Control of vendor and sub-vendor quality.Vendor surveillance involves more than simply inspecting equipment when the EPC contractor or project owner is given notification by the vendor. It is essential to visit the vendor’s workshop in order to positively identify schedule progress, investigate vulnerabilities, and ensure that the vendor has sufficient contingency to deal with unexpected problems.

Frequent factory visits are essential to check progress at both vendor and sub-vendor locations. The person given responsibility for managing the vendor schedule within the EPC or project owner companies should make the visits, and ideally, such visits should not be delegated to others. When done properly, there is no substitute for the value of visiting the vendor and sub-vendors. Also, there is no substitute for the value of knowing what to look for and how to conduct one-self while visiting a vendor factory.

Where there are package schedule delays, a significant number of the delay occurrences are due to quality defects from sub-vendors. An analysis of schedule slippage among a selection of purchase orders suggests that the vendor’s poor control of the sub-vendor can represent up to 15% of the reasons associated with delay. Gathering early intelligence of sub-vendor progress is required.
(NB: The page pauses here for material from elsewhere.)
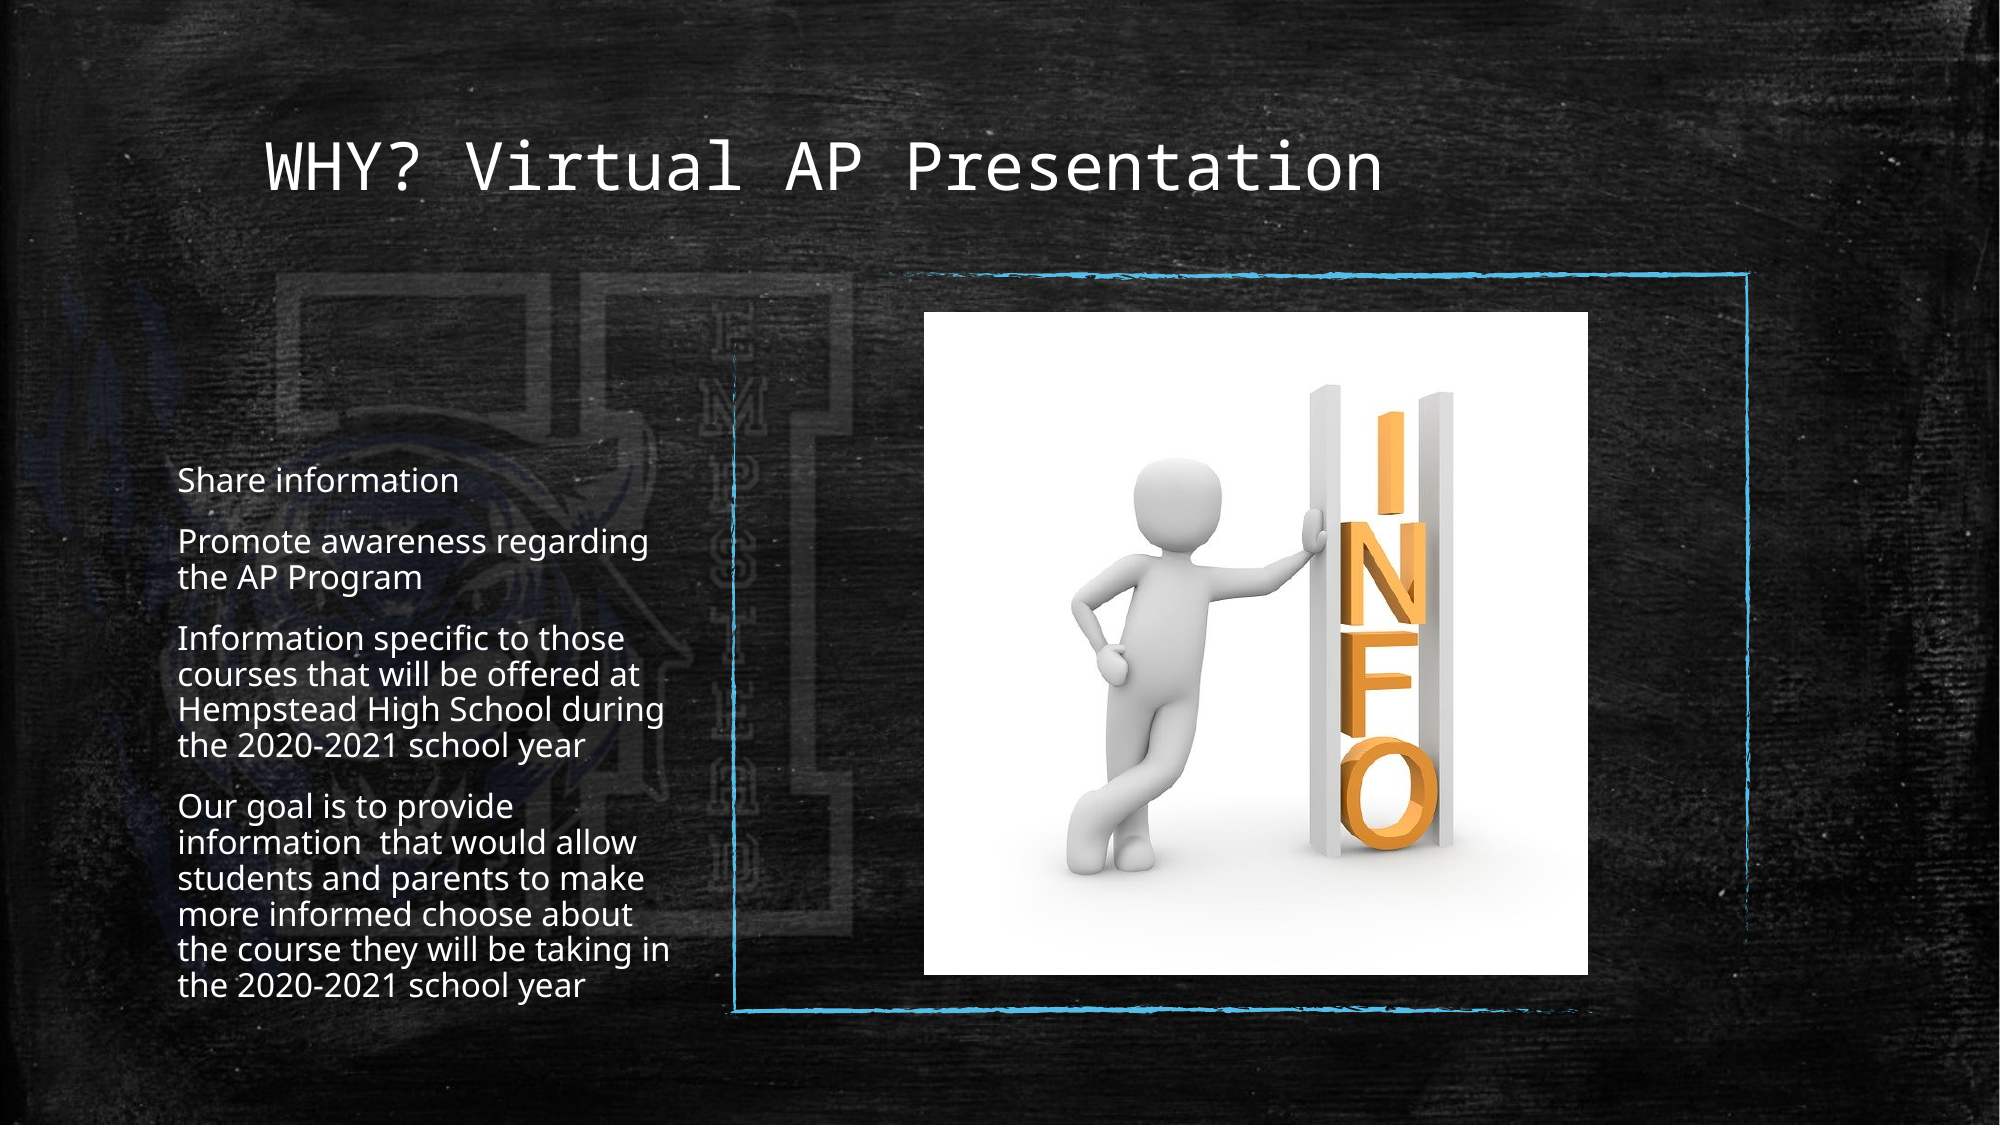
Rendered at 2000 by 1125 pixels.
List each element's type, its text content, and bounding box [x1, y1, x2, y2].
Ensure that vendor progress reports (including standard templates) provide sufficient visibility of sub-vendor activity. Vendors sub-contract many components. Quality control at the sub-vendor level is often poor, and visibility of sub-vendor problems can arrive late. The person given responsibility for managing the vendor schedule within the EPC or project owner companies should work closely with schedule planners to decompose/analyze vendor schedules and spotlight vulnerabilities before they occur.

Recognize that the person given responsibility for managing the vendor schedule within the EPC or project owner companies may, in fact, need to manage the schedules of multiple, corresponding sub-vendors. Projects need to plan for sufficient numbers of personnel to perform this deep level of vendor/sub-vendor management.

The right people

The final recommendation is arguably the most important, because heeding the other recommendations could be ineffective without the last recommendation. The final recommendation relates to the qualifications of the people who are given responsibility for managing the vendor schedules within the EPC or project owner companies. Those who are most successful in the role do not necessarily have identical backgrounds in terms of roles/industries previously worked, or educational achievement. Rather, the majority of them possess the knowledge, skills and behaviors of good project managers.

Specifically, the following traits are important:

  • Establishes credibility with stakeholders
  • Accepts and continually establishes ownership of the package
  • Completely knowledgeable of the purchase order or contract
  • Influential
  • During negotiations, continually advocates for the buyer organization, but is fair with vendors
  • Maintains healthy relationships at multiple levels within the vendor organization, but maintains professional distance to ensure objectivity
  • Knowledgeable of the package and/or vendor sufficient to anticipate and manage changes
  • Vigilant in regards to questioning the vendor’s schedule
  • Communicates package progress to supporting staff and to the project management team
  • Resilient to handle the high pressure, demanding environment of a major project
  • Inspires others and recognizes their contributions.

It is the author’s hope that the topics presented here will generate discussions and actions that will improve the offshore industry’s reputation for schedule achievement.


Based on a paper presented at the Society of Petroleum Engineers Annual Technical Conference and Exhibition held on Sept. 28-30, 2015, in Houston.